== ACTIVITY ==
Continue the sustainable gardening article below, picking up right after its final sentence, which ends "until they root and sprout."

---------- TEXT EXCERPT

Easy Sustainable Gardening (Bonus! How to Apply it to Enhance Childhood Learning)

Easy Sustainable Gardening

(Bonus! How it Can Enhance Childhood Learning)

While many Americans have found themselves working from home and faced with an extended summer vacation for their children in the midst of this pandemic, there have been raised concerns on fresh food shortages as well as the toll this may take on the future of our nation's young minds. Scrambling for activities to not only keep us engaged but also to promote the development, encouragement and enhancement of the little one's minds and skills while they are unable to participate in their traditional education schedules. Gardening is an easy and affordable way to not only acquire sustainable food options but also offer children the chance the learn, enjoy the outdoors, and bond with you in the process. Not to mention, it leaves your yard a beautiful spectacle in just a short period of time! 

Bountiful Kitchen Scraps

There is a multitude of options for what to start growing when it comes to leftover kitchen scraps or inexpensive pantry items that make great starters to a mini-science project turned mid-summer dinner choice. Generally, organic produce is the best to use given the lack of pesticides than can hinder the regrowth from happening. Most of the fresh foods that you have "cores" left after cutting, such as celery and lettuce or romaine, can be stabbed with a few toothpicks on the non-cut end and put in a glass of water to start sprouting new growth, then can be transferred to the garden or a pot shortly after. A similar method can be used for avocado seeds and sweet potatoes or green onions to keep them half submerged until they root and sprout.

--------------------
---------- GIVEN INFORMATION

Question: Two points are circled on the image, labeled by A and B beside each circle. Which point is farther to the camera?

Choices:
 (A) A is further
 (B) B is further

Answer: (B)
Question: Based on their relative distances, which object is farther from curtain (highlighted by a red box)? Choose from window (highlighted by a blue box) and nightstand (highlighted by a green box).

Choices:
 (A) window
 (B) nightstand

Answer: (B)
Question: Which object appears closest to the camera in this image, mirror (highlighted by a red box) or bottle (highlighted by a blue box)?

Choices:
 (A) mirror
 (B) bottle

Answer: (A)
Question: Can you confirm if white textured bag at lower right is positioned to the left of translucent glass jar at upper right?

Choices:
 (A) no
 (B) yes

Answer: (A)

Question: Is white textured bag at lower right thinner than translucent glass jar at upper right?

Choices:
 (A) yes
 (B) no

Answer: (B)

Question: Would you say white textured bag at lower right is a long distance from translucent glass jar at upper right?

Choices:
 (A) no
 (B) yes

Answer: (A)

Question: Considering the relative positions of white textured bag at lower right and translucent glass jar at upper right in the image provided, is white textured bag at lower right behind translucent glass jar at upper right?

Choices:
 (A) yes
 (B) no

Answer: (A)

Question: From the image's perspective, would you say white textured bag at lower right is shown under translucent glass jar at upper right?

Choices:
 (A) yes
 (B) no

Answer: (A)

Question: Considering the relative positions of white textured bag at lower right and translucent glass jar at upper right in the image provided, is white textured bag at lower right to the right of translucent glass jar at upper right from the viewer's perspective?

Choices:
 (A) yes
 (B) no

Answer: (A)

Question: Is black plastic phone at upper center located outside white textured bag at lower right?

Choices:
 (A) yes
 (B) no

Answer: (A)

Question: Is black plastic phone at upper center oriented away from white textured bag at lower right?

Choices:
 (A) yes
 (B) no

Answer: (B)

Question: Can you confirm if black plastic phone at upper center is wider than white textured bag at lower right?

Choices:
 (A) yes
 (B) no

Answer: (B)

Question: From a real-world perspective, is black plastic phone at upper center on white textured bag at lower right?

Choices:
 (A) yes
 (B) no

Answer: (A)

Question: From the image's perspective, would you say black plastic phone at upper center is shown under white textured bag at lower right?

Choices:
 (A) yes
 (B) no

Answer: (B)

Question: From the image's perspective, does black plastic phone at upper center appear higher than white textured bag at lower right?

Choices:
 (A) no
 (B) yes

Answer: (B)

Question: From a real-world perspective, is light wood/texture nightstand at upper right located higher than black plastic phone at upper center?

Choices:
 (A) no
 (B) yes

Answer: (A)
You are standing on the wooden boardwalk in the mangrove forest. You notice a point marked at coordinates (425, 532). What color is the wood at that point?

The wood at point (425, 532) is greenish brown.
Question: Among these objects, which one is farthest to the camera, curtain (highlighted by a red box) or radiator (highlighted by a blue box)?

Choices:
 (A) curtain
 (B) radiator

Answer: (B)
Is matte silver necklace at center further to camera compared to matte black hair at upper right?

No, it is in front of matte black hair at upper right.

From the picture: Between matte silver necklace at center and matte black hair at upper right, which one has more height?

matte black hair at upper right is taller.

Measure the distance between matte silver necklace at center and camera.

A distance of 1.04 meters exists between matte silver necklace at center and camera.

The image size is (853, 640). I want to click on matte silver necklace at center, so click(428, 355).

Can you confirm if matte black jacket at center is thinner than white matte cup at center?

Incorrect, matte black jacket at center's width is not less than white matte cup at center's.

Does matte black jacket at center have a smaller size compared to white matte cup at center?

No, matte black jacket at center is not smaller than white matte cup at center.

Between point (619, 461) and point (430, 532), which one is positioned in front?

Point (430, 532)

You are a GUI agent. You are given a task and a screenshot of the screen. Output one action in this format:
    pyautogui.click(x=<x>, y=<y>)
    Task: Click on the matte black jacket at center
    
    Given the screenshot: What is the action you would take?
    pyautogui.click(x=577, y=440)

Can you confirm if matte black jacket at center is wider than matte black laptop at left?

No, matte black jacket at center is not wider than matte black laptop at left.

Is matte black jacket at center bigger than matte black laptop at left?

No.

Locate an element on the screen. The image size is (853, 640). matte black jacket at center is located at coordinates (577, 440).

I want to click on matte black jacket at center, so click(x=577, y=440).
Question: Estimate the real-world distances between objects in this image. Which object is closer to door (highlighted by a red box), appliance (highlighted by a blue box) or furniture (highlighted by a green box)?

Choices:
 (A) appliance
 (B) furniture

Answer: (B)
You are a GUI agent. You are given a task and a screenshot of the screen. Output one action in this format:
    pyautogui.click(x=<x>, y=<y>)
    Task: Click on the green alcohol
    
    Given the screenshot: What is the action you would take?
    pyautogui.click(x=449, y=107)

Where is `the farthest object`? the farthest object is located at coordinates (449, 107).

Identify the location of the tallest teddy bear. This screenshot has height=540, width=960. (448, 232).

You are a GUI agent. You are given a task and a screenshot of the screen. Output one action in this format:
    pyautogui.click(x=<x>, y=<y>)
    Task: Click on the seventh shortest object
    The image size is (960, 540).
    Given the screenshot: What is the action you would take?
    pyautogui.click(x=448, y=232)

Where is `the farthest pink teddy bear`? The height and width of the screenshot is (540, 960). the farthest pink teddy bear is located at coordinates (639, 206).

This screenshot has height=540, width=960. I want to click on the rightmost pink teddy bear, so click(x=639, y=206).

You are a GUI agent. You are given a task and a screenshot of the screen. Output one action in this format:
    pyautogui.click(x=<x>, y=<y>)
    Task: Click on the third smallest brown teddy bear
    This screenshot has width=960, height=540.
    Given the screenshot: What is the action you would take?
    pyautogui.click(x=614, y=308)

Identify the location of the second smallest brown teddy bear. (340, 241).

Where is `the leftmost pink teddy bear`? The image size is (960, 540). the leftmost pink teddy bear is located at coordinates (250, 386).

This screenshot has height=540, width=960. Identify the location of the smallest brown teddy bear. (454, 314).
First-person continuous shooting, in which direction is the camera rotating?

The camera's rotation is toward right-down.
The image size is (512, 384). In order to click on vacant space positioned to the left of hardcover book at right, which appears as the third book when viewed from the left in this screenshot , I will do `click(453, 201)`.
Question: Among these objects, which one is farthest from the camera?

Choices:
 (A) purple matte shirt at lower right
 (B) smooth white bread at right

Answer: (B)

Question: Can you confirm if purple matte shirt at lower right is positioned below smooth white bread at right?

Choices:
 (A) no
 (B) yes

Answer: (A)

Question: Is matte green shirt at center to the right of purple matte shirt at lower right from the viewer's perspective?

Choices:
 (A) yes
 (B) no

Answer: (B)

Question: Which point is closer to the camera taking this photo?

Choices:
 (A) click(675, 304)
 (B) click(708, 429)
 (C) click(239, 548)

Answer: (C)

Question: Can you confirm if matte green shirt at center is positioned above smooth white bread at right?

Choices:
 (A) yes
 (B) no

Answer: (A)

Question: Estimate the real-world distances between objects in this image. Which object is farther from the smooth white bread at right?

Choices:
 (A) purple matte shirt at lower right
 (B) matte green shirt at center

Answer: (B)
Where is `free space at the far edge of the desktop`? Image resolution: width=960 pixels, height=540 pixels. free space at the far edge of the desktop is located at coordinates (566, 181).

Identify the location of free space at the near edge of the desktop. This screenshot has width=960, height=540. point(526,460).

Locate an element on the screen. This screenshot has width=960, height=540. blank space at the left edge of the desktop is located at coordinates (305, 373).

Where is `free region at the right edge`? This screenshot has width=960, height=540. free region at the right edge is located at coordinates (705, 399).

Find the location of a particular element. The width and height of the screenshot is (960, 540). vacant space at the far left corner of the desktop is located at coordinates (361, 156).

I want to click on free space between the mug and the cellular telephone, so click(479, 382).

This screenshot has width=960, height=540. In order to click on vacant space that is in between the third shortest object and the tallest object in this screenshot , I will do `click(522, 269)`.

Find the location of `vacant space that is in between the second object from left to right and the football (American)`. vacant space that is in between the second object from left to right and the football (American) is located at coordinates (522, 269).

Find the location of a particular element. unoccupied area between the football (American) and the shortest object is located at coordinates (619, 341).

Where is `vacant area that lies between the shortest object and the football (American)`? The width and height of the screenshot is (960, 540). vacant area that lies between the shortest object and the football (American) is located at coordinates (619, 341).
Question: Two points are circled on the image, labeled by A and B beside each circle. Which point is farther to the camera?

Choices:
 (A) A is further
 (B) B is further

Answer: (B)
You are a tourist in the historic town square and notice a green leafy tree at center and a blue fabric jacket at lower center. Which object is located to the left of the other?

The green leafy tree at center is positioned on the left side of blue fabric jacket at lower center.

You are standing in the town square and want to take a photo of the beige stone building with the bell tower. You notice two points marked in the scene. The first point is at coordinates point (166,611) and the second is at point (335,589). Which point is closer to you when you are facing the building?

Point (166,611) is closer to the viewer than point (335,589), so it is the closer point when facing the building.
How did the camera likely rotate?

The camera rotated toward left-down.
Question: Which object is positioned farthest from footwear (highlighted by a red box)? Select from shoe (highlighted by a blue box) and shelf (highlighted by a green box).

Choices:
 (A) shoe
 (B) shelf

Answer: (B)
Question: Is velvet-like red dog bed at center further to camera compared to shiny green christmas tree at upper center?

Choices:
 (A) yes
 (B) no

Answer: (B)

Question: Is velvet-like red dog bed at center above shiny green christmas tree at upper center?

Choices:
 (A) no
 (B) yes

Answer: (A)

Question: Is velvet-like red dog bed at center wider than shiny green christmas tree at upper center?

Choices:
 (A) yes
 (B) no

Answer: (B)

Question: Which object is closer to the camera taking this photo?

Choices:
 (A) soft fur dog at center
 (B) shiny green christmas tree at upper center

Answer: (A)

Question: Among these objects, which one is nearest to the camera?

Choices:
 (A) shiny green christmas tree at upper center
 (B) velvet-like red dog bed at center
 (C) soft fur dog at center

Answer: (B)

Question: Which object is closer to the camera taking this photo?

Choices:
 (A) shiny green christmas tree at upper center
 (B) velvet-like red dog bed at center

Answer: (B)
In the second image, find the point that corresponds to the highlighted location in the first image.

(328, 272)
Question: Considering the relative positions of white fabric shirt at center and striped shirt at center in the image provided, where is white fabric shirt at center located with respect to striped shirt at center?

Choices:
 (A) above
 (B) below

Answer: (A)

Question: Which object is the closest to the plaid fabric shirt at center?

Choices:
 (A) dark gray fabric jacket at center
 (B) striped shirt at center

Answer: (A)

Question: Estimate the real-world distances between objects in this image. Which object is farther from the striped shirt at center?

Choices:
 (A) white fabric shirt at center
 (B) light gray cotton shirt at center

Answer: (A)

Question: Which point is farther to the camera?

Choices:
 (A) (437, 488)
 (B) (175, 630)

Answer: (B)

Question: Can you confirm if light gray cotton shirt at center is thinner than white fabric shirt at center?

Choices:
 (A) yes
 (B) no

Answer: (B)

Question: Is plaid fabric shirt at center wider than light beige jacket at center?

--------------------

== OUTPUT FOR THIS EXERCISE ==
Dried beans, lentils, and peas can be placed on wet paper towels in a plastic bag or container until they begin to sprout and then transferred to a small pot or directly into your garden. This method can be applied similarly in the instance of fruit like cherries, peaches, and apples but you will need to keep them in the refrigerator or other cold place for a couple months to get them to "wake up". Whereas these fruit seeds are partial to a cold and moist environment for their early start, tomatoes for instance ARE NOT. Tomato seeds can be purged, left on a paper towel to dry out a couple days then can be planted directly in a moist soil area in your indoor/outdoor pots or garden beds. 

Culminating Crops and Kids

With a slew of options to choose from either being left over from last night's dinner or robbed from the pantry stash, you have a great start to the perfect lesson plan for the kids on a fair weather day. Here is a list of potentially teachable points for you to make while enjoying the weather and quality family time. 

  • Folding towels into shapes for seeds to sprout on 
  • Measuring amount of soil per container 
  • Counting seeds per soil content
  • Patience while they grow 
  • Responsibility to water and nurture their plants
  • Planning and organizing the best times to transfer seeds to garden beds or pots
  • Labeling where and what each seed would be
  • How proper nourishment of plants can apply to healthy eating habits 
  • Build confidence in allowing them to see what they have done
  • Encourage health activity and exercise
  • Highlighting the importance of taking care or the environment around us and the plants
  • Safety with tools and sharp objects like toothpicks and shovels
  • and many more.. 

Once your plants have all started to grow there are vastly more teachable items such as colors, how many leaves, where to place for best sun light per plant, what certain parts of the plants are called and even how they form. If you and the kids are feeling extra adventurous, check out this article on composting your fertilizer from the EPA! Composting is a super easy and inexpensive way to help your newly formed harvest thrive.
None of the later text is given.